— Data extract —
== Segment start ==

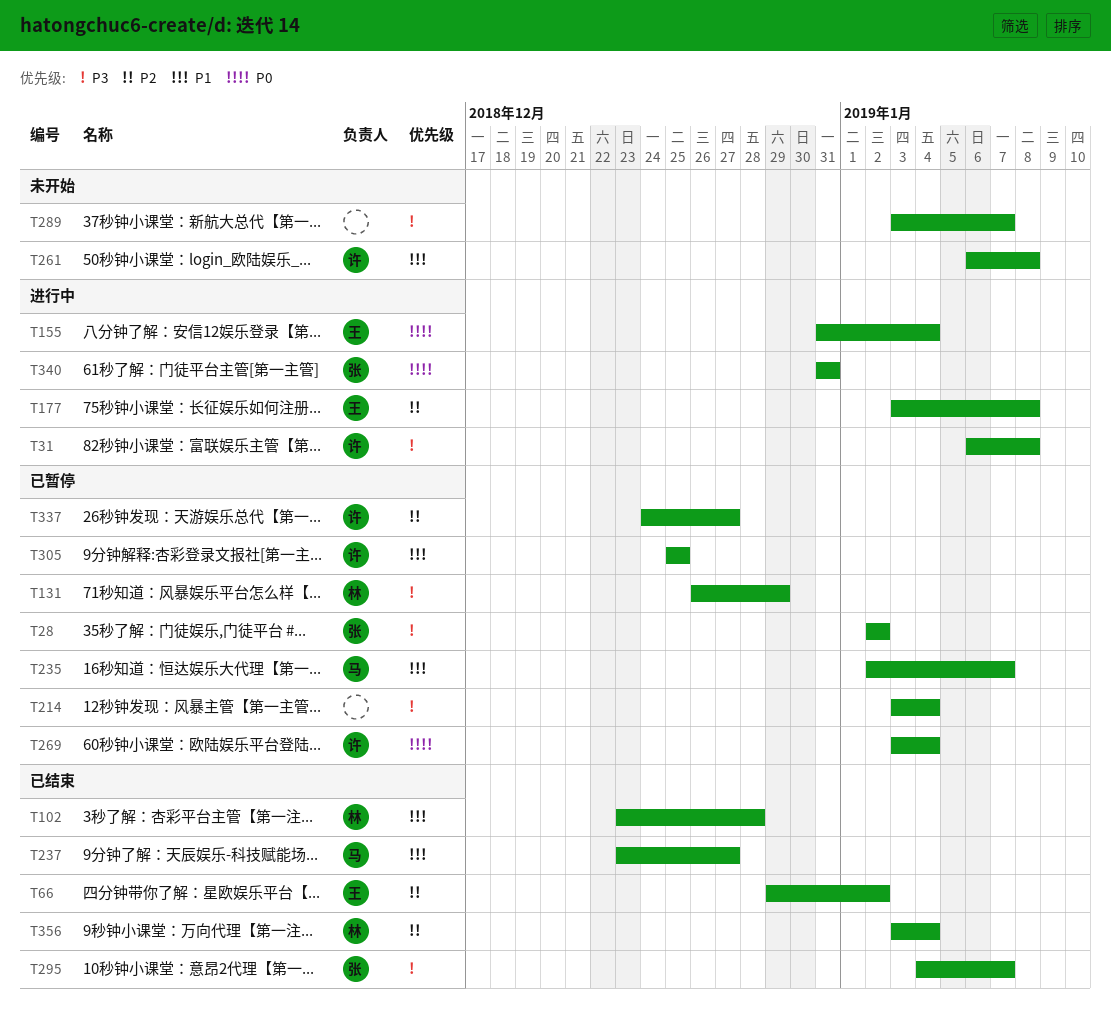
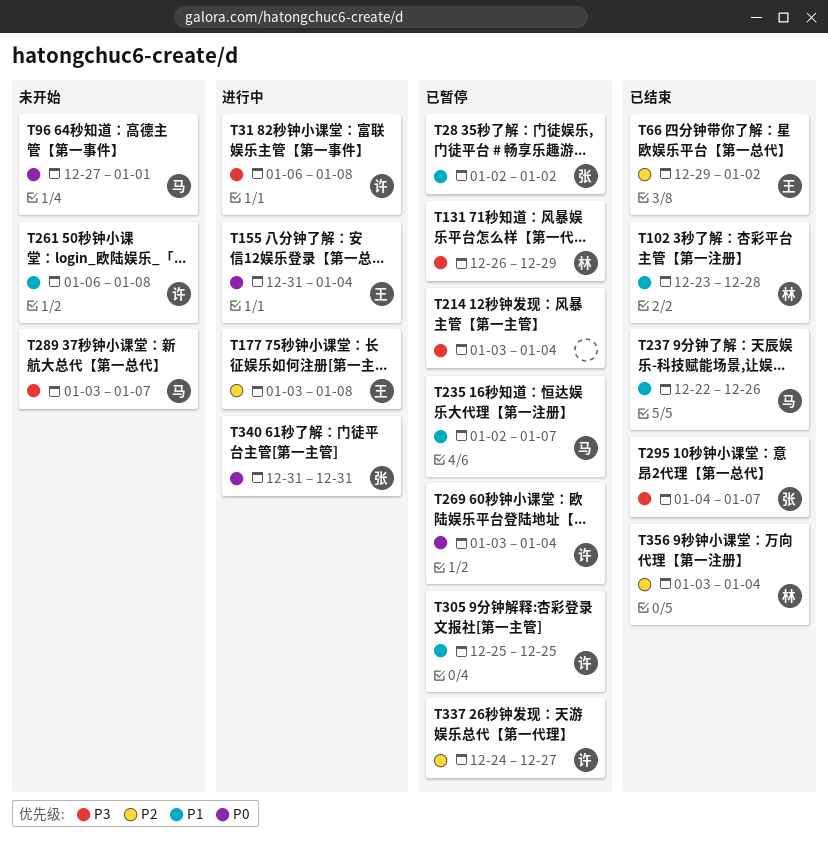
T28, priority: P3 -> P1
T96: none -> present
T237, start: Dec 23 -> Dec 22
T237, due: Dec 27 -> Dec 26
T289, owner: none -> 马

== Segment end ==
== Segment start ==

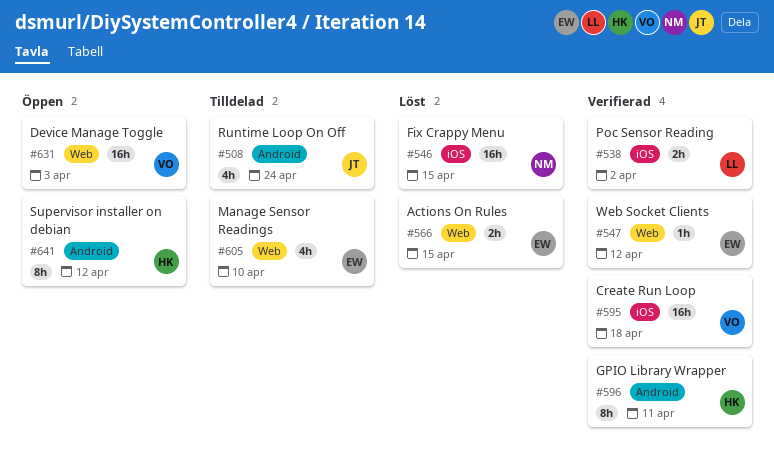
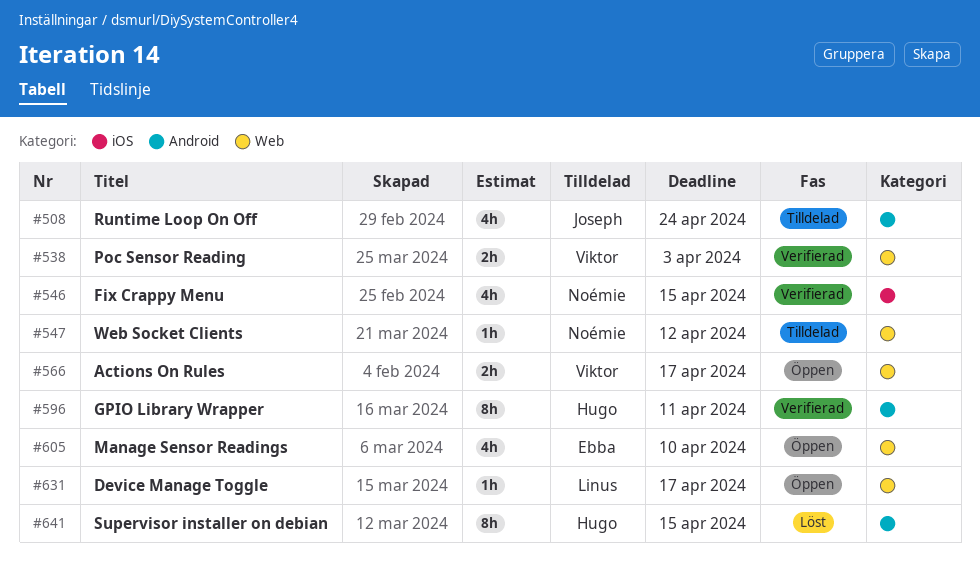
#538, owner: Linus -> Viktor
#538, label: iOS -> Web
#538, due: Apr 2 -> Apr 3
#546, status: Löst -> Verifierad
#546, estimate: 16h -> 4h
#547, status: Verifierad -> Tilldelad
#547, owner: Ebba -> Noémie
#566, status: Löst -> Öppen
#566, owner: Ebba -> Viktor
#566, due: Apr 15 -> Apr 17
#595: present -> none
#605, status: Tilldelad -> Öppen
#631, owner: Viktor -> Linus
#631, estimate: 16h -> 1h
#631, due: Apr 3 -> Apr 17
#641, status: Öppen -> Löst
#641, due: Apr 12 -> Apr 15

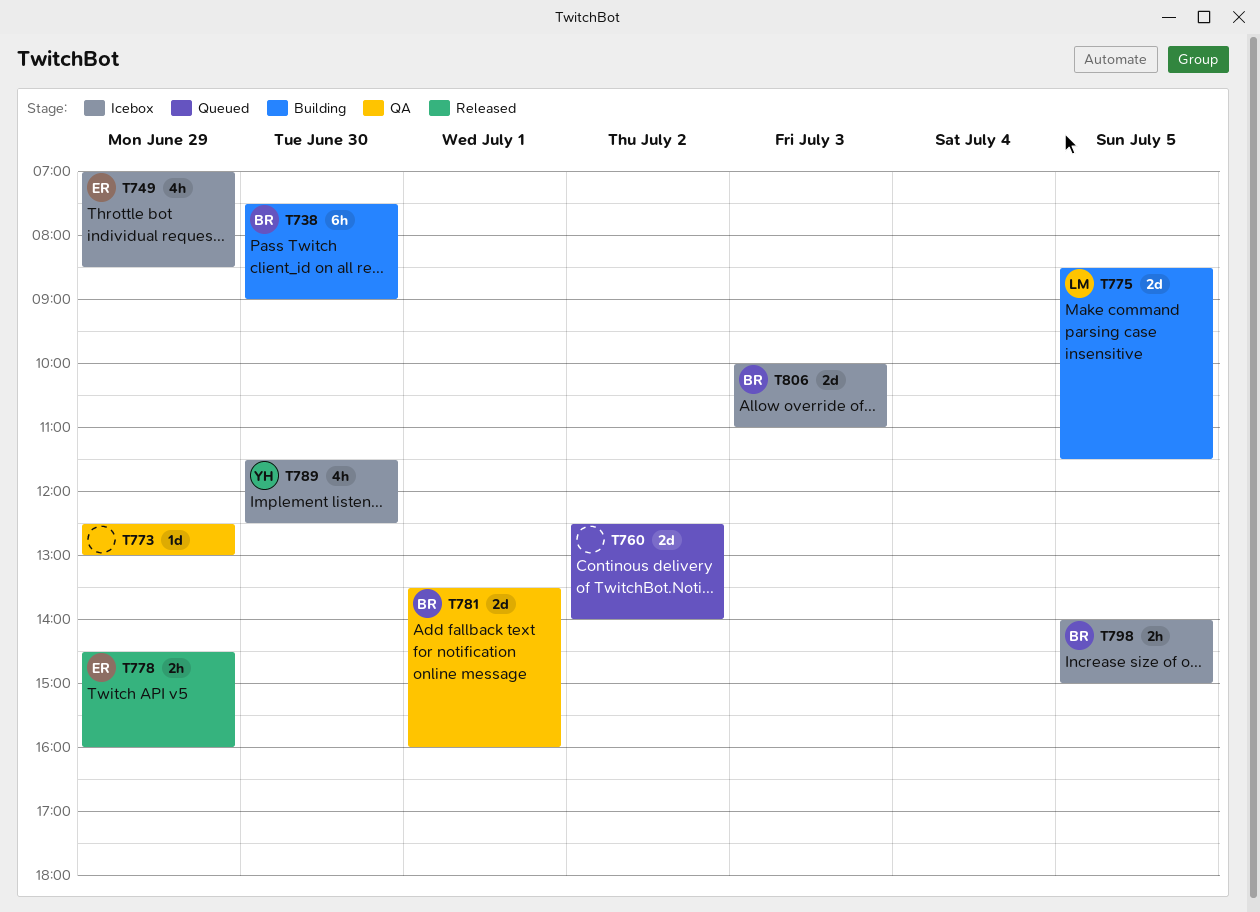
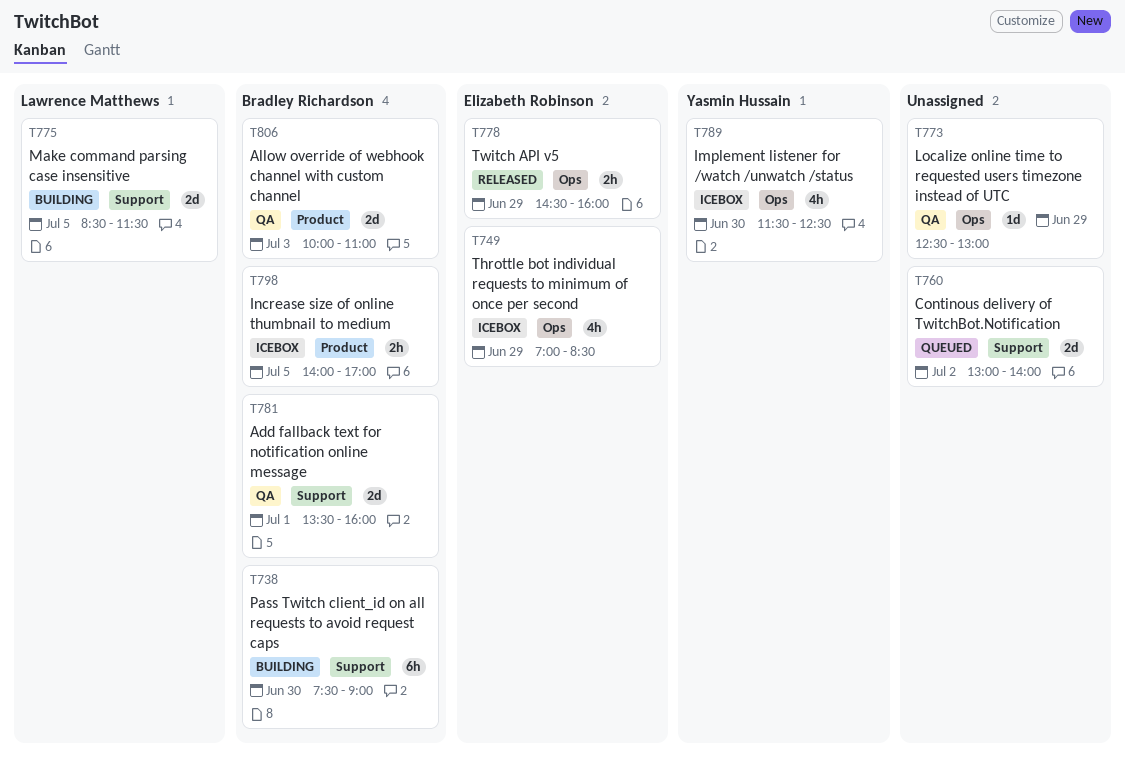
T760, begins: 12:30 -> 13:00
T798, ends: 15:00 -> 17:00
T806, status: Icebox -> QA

== Segment end ==

Reproduce only the lines above, starting at the line with "T237, start: Dec 23 -> Dec 22" and ending at the line with "T289, owner: none -> 马", exactly as written.

— Worked solution —
T237, start: Dec 23 -> Dec 22
T237, due: Dec 27 -> Dec 26
T289, owner: none -> 马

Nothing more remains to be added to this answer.